» TEXTAUSZUG:
────────

Moderne Zeiten für Spaniens Milchproduzenten

Der Beitritt des Landes zur Europäischen Gemeinschaft treibt Rindvieh-Halter in Existenznöte / Brüssel verlangt von Spanien, immer weiter unter dem eigenen Bedarf zu produzieren / Die Abhängigkeit von der Milchindustrie wird immer umfassender / Eine bisher ruhige Region wird rebellisch  ■  Von Gabriela Simon

Diesmal hatten die Beschäftigten von Nestle im nordspanischen Santander wirklich Angst um ihren Betrieb. Nicht daß der Schweizer Nahrungsmittelmulti etwa kalte Rationalisierungspläne verfolgte und die Produktionsstätte im grünen Kantabrien schließen wollte. Schuld war vielmehr ein heißer Konflikt zwischen den Milchbauern und der milchverarbeitenden Industrie in der Region vor einigen Wochen. Die Milchproduzenten sind aufgebracht über ihre industriellen Abnehmer. Man hatte zu einem Marsch auf Santander mobilisiert, dem Sitz des staatlichen Unternehmens „Sam-Ram“ (neben Nestle eines der großen im kantabrischen Milchsektor). Sam-Ram und seine Beschäftigten fühlten sich sogleich in der Defensive und wollten mit einer öffentlichen Erklärung die Blitze ableiten: „Ruhe und Besonnenheit“ wird von den „Ganaderos“, den Milchbauern, erbeten, „da wir ja auch unsere Arbeitsplätze verteidigen müssen“. Und: „Warum nicht Nestle?“ fragen die Sam-Ramler unmißverständlich im Hinblick auf mögliche Aktionen der Ganaderos.

────────

» DATENSÄTZE:
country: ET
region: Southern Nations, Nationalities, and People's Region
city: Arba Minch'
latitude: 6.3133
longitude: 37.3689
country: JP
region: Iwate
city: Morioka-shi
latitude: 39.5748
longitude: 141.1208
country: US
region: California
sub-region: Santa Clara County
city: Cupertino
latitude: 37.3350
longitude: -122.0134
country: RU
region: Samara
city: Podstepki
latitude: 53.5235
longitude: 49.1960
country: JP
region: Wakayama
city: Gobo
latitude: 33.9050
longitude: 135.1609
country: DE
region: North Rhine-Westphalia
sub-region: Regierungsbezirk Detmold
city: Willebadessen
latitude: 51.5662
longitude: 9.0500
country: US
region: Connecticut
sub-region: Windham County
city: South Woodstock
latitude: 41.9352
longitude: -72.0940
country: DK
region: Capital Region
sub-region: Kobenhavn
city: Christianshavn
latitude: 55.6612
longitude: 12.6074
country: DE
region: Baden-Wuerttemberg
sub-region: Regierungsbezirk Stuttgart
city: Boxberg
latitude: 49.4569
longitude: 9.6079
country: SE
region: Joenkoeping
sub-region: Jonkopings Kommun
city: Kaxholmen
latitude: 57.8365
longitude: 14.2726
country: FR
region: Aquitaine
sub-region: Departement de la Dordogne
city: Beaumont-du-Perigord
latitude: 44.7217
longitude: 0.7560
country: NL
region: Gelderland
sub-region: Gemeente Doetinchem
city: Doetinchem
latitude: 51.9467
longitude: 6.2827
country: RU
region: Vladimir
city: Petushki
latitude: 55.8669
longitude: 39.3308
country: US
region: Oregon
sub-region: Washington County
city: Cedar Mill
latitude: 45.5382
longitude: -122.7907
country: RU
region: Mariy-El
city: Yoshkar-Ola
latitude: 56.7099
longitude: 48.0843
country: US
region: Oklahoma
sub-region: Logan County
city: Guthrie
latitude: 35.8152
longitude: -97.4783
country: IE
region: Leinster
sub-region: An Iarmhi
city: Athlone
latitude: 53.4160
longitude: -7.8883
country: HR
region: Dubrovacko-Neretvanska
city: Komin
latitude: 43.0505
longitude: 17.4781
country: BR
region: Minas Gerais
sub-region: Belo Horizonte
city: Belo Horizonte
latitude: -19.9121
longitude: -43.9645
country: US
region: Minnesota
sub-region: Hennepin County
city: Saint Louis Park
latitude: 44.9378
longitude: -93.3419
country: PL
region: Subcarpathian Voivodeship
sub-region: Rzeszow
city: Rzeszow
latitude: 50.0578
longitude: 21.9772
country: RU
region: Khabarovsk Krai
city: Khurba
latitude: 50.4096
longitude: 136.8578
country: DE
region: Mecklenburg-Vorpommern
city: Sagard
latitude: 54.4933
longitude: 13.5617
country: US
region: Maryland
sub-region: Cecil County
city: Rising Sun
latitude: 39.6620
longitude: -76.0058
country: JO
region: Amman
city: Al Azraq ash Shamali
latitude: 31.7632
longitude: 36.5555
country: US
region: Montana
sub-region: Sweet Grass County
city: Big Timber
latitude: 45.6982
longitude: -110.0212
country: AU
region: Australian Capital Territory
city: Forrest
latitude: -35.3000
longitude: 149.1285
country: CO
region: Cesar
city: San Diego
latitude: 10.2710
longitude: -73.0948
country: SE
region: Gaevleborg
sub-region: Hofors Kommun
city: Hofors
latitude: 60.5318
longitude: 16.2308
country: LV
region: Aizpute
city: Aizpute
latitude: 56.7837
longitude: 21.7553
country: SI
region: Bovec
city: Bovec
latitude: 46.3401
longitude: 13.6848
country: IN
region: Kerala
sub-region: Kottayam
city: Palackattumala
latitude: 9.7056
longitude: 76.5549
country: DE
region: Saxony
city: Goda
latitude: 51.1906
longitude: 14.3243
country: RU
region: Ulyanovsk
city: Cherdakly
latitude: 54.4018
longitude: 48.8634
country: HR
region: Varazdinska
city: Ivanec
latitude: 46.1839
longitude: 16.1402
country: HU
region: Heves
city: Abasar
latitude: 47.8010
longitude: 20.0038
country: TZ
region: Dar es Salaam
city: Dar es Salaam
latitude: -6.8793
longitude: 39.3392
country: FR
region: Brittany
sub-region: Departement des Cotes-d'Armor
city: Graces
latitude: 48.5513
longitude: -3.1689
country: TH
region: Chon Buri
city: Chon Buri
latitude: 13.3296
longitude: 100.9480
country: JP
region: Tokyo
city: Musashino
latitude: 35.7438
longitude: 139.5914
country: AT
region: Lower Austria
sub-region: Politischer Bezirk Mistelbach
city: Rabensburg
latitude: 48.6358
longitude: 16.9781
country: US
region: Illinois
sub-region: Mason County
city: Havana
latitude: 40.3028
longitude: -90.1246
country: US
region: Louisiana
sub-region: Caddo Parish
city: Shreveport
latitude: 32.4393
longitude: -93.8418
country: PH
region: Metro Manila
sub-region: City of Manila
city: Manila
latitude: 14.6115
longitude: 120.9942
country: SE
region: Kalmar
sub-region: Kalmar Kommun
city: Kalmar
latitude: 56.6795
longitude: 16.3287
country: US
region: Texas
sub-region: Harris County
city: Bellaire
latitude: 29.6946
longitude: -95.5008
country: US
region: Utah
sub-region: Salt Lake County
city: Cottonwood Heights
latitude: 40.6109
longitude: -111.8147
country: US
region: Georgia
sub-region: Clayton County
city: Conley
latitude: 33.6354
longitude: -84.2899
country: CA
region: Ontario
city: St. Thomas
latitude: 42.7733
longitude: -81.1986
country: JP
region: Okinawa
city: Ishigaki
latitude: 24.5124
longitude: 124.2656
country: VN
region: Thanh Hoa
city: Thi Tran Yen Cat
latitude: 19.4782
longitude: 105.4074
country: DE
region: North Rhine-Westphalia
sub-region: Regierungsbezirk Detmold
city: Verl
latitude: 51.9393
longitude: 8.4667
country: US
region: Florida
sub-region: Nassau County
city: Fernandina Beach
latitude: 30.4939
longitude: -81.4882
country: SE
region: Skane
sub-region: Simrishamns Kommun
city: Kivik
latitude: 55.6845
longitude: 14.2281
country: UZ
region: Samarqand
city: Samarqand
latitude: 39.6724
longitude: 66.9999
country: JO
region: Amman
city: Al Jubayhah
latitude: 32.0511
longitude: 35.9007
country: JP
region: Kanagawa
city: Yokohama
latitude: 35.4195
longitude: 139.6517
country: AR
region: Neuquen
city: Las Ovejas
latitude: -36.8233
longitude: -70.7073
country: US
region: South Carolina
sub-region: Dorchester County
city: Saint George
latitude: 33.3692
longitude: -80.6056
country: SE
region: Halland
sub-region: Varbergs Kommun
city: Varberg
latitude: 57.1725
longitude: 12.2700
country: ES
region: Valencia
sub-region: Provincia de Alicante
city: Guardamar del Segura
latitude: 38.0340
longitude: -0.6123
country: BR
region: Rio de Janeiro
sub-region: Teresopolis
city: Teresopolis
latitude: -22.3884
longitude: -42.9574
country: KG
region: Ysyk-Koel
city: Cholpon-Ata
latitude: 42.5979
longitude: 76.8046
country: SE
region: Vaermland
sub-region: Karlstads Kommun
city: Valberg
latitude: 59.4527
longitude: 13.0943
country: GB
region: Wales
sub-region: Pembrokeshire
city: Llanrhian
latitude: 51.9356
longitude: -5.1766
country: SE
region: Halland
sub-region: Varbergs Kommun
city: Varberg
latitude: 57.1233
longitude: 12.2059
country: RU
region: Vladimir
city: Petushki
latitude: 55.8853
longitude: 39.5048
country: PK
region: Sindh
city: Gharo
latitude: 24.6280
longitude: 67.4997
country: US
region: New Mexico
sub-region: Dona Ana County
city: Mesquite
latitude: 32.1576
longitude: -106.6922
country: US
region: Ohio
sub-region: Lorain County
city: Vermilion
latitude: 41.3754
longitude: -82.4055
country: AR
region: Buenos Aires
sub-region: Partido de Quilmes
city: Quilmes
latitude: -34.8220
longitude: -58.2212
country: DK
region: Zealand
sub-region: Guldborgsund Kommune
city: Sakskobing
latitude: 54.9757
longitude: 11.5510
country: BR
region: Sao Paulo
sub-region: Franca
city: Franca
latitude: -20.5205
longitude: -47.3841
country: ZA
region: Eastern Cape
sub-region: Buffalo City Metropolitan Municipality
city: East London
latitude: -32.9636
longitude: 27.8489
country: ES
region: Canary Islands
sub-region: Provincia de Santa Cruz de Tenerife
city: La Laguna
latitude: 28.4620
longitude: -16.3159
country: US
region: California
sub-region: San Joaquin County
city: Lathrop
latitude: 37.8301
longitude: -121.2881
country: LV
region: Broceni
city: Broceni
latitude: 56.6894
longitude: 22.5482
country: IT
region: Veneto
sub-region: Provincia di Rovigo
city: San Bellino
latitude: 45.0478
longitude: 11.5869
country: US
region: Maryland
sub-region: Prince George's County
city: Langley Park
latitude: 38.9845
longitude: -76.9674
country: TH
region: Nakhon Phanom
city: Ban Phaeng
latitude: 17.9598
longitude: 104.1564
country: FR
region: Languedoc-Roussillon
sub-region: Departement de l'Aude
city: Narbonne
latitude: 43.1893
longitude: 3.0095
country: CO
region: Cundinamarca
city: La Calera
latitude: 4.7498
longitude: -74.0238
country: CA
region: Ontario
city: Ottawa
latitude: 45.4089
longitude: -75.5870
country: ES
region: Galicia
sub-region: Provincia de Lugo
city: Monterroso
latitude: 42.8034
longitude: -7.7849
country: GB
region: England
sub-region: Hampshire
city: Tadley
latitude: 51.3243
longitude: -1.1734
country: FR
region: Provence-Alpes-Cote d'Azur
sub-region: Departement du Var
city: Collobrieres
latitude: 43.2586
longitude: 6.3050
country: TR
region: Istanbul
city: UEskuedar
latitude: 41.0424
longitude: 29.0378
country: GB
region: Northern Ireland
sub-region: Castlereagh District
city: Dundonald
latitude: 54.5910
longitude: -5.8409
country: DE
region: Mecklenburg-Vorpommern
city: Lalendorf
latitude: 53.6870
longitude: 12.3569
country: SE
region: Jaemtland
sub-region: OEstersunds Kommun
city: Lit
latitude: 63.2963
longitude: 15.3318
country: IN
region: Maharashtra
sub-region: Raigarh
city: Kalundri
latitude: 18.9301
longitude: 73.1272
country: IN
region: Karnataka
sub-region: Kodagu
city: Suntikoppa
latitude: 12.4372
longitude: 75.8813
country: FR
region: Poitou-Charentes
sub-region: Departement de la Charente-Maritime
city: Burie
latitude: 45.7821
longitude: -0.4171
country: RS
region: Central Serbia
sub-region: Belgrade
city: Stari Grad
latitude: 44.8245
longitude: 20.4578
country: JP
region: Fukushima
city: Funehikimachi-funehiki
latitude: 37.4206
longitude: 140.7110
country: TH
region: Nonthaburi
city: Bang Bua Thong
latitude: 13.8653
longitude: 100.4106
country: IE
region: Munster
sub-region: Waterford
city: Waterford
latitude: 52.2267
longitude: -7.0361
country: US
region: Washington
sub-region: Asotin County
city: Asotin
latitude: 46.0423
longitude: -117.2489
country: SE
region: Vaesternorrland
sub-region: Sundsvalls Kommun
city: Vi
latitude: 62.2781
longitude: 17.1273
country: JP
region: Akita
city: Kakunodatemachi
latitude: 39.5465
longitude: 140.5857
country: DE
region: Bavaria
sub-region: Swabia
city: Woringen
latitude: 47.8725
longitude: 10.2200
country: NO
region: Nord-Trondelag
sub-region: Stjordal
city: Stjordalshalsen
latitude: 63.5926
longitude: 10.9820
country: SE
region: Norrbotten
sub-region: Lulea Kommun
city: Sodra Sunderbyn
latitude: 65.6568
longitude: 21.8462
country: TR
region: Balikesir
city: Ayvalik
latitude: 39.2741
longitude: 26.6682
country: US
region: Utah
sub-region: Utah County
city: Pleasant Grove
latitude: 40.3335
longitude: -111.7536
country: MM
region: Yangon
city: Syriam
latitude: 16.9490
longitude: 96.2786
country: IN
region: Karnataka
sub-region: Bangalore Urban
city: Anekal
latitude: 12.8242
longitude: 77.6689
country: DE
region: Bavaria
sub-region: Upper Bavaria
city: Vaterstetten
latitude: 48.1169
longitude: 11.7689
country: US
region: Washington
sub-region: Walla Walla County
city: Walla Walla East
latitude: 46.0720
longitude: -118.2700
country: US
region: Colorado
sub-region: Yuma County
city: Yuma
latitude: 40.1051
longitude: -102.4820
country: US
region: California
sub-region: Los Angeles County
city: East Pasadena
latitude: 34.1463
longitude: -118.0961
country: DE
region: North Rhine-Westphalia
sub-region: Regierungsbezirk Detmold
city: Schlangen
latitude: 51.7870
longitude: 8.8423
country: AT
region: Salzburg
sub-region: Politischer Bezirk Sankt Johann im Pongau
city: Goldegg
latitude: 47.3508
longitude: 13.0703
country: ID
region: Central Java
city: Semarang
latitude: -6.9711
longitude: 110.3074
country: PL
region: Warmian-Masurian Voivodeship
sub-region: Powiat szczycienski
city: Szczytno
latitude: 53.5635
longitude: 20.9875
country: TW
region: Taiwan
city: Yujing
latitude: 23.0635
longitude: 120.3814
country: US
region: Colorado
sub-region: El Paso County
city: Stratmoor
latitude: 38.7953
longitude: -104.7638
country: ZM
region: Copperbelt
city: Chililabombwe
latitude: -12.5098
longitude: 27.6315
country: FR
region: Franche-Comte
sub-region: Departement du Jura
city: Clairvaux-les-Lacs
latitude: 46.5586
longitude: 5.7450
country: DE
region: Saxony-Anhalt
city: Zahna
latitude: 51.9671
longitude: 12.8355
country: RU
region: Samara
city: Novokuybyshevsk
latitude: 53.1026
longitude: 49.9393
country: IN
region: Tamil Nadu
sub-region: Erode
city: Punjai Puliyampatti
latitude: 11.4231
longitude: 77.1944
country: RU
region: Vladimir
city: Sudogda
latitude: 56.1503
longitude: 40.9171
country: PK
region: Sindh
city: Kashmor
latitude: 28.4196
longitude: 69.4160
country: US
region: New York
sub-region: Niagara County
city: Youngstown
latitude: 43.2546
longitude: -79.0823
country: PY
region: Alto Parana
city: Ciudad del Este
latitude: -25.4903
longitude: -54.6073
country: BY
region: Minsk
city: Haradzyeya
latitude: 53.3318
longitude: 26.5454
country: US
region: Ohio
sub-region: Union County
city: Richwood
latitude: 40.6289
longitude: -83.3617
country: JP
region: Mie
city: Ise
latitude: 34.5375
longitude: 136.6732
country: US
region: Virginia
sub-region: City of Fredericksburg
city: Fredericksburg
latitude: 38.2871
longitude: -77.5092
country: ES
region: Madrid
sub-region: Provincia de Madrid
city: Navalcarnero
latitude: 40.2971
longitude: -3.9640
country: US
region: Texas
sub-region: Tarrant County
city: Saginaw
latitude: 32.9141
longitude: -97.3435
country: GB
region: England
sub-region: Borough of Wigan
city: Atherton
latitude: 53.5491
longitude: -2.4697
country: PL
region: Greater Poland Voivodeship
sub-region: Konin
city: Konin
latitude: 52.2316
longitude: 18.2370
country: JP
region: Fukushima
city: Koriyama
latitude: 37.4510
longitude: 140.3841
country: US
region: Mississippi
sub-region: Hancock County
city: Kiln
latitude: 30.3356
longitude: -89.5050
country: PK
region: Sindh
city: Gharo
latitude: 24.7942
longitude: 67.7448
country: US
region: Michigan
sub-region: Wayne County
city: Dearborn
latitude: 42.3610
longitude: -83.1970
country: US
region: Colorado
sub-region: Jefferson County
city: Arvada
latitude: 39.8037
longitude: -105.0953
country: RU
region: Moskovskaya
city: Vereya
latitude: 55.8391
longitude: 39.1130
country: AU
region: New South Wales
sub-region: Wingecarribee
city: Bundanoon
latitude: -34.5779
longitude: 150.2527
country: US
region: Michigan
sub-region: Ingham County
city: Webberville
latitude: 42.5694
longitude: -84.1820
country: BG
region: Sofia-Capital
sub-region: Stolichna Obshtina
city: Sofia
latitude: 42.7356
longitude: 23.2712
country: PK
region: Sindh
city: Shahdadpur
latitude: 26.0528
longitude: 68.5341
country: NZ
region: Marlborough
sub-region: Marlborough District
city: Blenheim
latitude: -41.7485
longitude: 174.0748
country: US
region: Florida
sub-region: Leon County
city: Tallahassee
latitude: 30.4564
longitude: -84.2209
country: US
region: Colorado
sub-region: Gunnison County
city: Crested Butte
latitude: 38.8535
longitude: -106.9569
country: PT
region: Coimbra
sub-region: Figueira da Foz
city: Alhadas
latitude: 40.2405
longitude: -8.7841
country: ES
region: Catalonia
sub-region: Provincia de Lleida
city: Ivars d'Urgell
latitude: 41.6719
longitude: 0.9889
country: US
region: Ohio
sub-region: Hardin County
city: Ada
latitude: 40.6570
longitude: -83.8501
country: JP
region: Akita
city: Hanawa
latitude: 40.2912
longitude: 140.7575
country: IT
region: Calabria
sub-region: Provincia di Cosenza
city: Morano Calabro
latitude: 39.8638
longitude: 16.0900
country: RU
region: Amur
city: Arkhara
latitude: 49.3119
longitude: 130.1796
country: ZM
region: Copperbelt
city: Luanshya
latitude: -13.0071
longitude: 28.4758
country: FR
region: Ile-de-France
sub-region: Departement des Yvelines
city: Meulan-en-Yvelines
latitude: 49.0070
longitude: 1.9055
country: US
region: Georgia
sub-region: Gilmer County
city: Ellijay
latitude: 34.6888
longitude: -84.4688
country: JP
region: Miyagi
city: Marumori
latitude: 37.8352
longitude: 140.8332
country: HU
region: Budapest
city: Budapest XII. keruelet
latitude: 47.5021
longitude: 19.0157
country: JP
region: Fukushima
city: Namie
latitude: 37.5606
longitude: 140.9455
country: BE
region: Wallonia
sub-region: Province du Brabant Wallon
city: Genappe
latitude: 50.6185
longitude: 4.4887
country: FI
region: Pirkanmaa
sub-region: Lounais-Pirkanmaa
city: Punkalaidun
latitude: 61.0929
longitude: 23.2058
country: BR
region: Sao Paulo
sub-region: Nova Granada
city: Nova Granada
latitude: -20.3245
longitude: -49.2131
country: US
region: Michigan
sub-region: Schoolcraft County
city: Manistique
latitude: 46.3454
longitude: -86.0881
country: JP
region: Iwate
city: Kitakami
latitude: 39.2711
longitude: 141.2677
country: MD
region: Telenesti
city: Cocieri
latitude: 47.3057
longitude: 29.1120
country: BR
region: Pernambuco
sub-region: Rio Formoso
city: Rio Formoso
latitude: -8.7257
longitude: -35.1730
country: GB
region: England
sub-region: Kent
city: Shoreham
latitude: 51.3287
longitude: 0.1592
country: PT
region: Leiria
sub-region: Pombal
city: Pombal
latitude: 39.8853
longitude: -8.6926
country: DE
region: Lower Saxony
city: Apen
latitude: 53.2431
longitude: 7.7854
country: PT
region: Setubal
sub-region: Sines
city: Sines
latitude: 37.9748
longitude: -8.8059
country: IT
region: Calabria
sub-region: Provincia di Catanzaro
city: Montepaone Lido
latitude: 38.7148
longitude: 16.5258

────────

» AUFGABEN:
[A] Beantworte zum Artikel über Spaniens Milchproduzenten diese Fragen:
(i) Was verlangt Brüssel laut der Unterzeile von Spanien?
(ii) Wie werden die Milchbauern im Artikel genannt?
(iii) Wohin hatte man zu einem Marsch mobilisiert?
[B] Führe den Artikel über Spaniens Milchproduzenten nach seinem letzten Satz fort.
Die Liste wird zum Bearbeiten nicht gebraucht.

» LÖSUNGEN:
[A]
(i) Spanien soll immer weiter unter dem eigenen Bedarf produzieren.
(ii) Sie werden „Ganaderos“ genannt.
(iii) Man hatte zu einem Marsch auf Santander mobilisiert, den Sitz des staatlichen Unternehmens „Sam-Ram“.

[B]
Ein paar Wochen vorher, im Hochsommer, hatten die aufgebrachten Milchbauern nach einer Protestveranstaltung die Fabrik des katalanischen Milchunternehmens ATO-Collante in Brand gesteckt und diverse Joghurt- und Quarkmaschinen demoliert. 50 Arbeiter ohne feste Anstellungsverträge waren nach dem Brand entlassen worden.

Eigentlich sind die kantabrischen Milchproduzenten bisher in der Geschichte nie aufgefallen; das gibt auch Francisco Rodriguez, Regionalsekretär des Verbandes der „Jungen Landwirte“, der hier die meisten Milchproduzenten organisiert, unumwunden zu. Als „unpolitisch“ und „ziemlich konservativ“ beschreibt Rodriguez die Bauern in der Region. Zwischen dem unruhigen Baskenland und der Bergarbeiterregion Asturien mit ihren kämpferischen Traditionen gelegen, blieb das ganz von der Milchproduktion geprägte Kantabrien fast ein unbeschriebenes Blatt in der Geschichte - bis zum Eintritt Spaniens in die Europäischen Gemeinschaft.

1987 - ein Jahr war seit dem Beitritt zur EG vergangen gab es die ersten Proteste. Die spanischen Milchproduzenten sollten, so will es eine Vereinbarung der EG-Agrarminister, ihre Produktion jährlich um drei Prozent verringern. Ungerecht und auch wirtschaftlich unsinnig fanden das nicht nur die spanischen Bauern. Spaniens Milchproduzenten decken schließlich nicht einmal den Bedarf des eigenen Landes. So dient die Regelung vor allem dazu, die spanischen Märkte für Frankreichs Überschüsse freizumachen.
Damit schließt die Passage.